For his successes in research, he has received numerous awards, prizes, fellowships, and grants including EMBO/HHMI Young Investigator Programme award, ERC Starting Grant, award of the Polish Ministry of Science and award of the Polish Prime Minister, and was decorated with the Knight’s Cross of the Order of Polonia Restituta by the President of the Republic of Poland. In 2016, he was elected to the Polish Academy of Sciences and is currently the youngest member of the Academy.
Bujnicki has been involved in various scientific organisations and bodies active in the area of science and policy, both in Poland (the Polish Young Academy, the civic movement Citizens of Science, the Scientific Policy Committee, the Council of the National Science Congress, and the Science Evaluation Committee) and abroad (primarily the Life, Environmental and Geo Sciences (LEGS) panel of the Science Europe organisation). He is currently serving a second term in the Group of Chief Scientific Advisors (GCSA) within the Scientific Advice Mechanism for the European Commission. As an extension of his activities in the GCSA, he is actively involved in representing Poland in the area of the science-for-policy advice as a member of the European Science Advisors Forum. His current efforts focus on establishing a science-for-policy advice system in Poland, with the involvement of the Polish Academy of Sciences (including the Polish Young Academy) and Polish universities.
YAE Prize winner 2018: Gabi Lombardo

Dr Lombardo is an expert in global research funding, research and education policies, and international higher education.

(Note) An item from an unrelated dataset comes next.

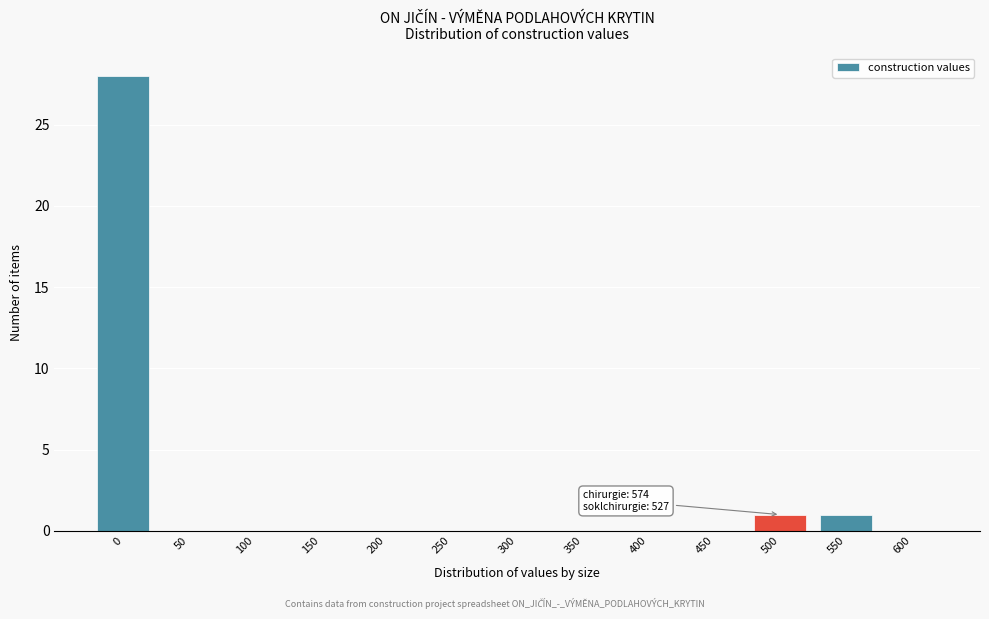

Reading left to right, extract all data points from this chart.

0=28	50=0	100=0	150=0	200=0	250=0	300=0	350=0	400=0	450=0	500=1	550=1	600=0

She has high-level experience in the interface of strategy, policy, research and business. Her field of work accompanies strengthening connections across the university and beyond, within a complex field of external, and international stakeholders. She holds an extensive record in the design and implementation of highly innovative projects, including public and private business investing in HE in the US, China and Europe. She also has a record of establishing multilateral institutional collaborations and university representative offices abroad. Dr Lombardo holds a senior level experience in strategic planning and ‘foresight’ planning in elite higher education institutions, international research funders and associations. She is a constant promoter of the value of the Social Sciences and Humanities from her position as the Director of The European Alliance for SSH, which is the largest science policy organization for SSH in Europe, and has a specific approach to give voice in the science policy debate to an international scientific community.

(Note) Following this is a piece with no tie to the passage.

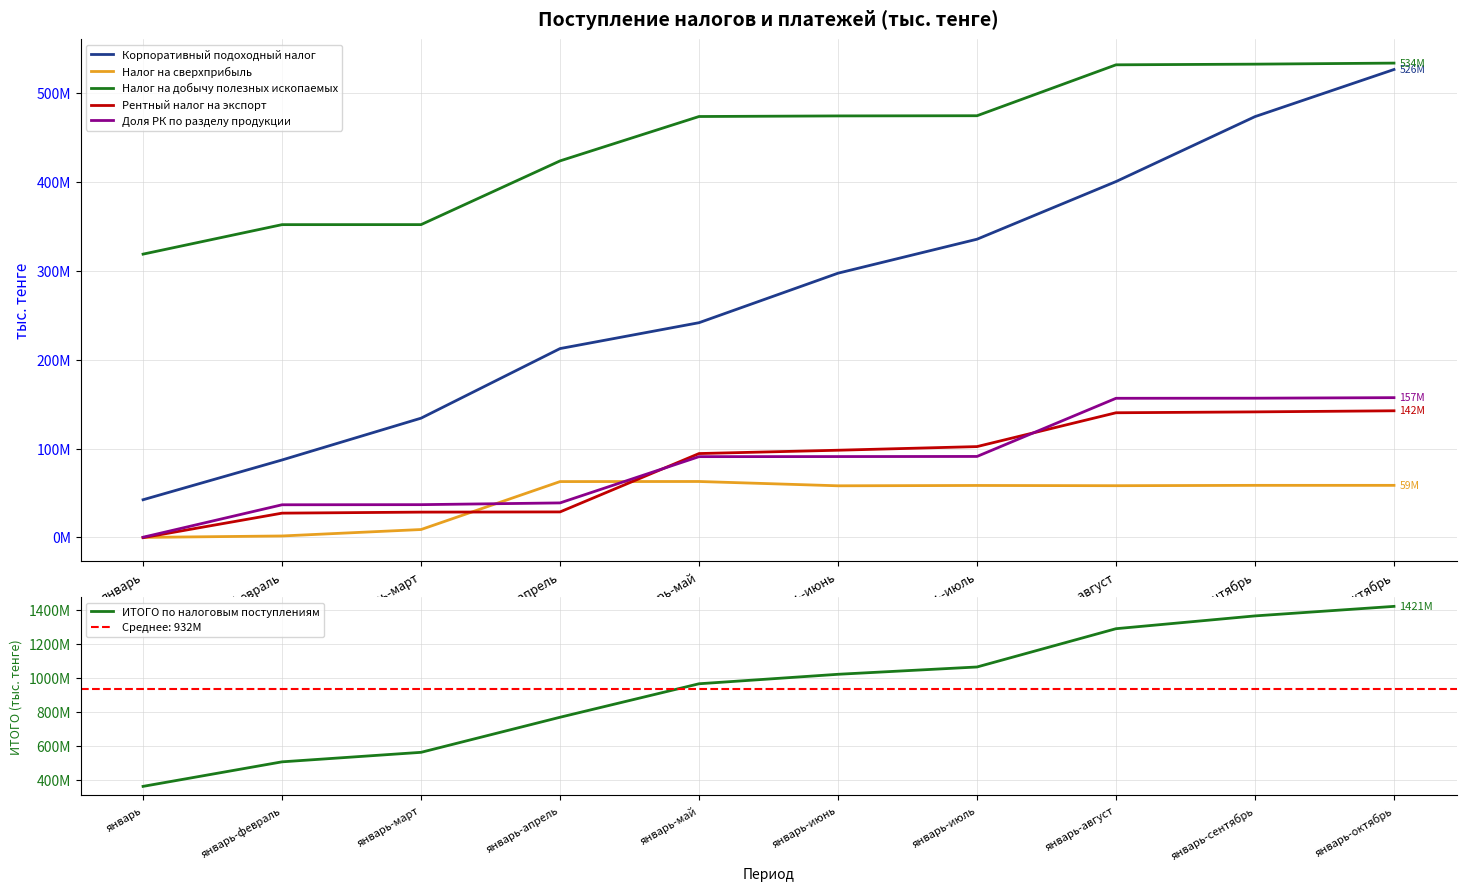

What is the label of the 5th point from the right?

январь-июнь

YAE Prize winner 2017: Rianne Letschert

Professor Letschert has had an outstanding academic career, working in the field of international law, with a focus on minority rights and human rights, and is now the Rector Magnificus (equivalent to Provost) of Maastricht University – the youngest female rector ever appointed at a Dutch university. She has been an active member of the Dutch Young Academy since 2013 (De Jonge Akademie), becoming its chairperson in 2015. In 2015, she was appointed to the Identification Committee that assisted in selecting the members of the High Level Group at the heart of the Scientific Advice Mechanism. She is a vocal and active advocate of science communication for young people, and for promoting diversity. She has recently been awarded with the award for the ‘Top Female Role Model in Science’ from Tilburg University. By awarding her the YAE Prize, YAE makes a clear statement in respect of the need to have excellent women academics present at the top of academic research, management, and policymaking.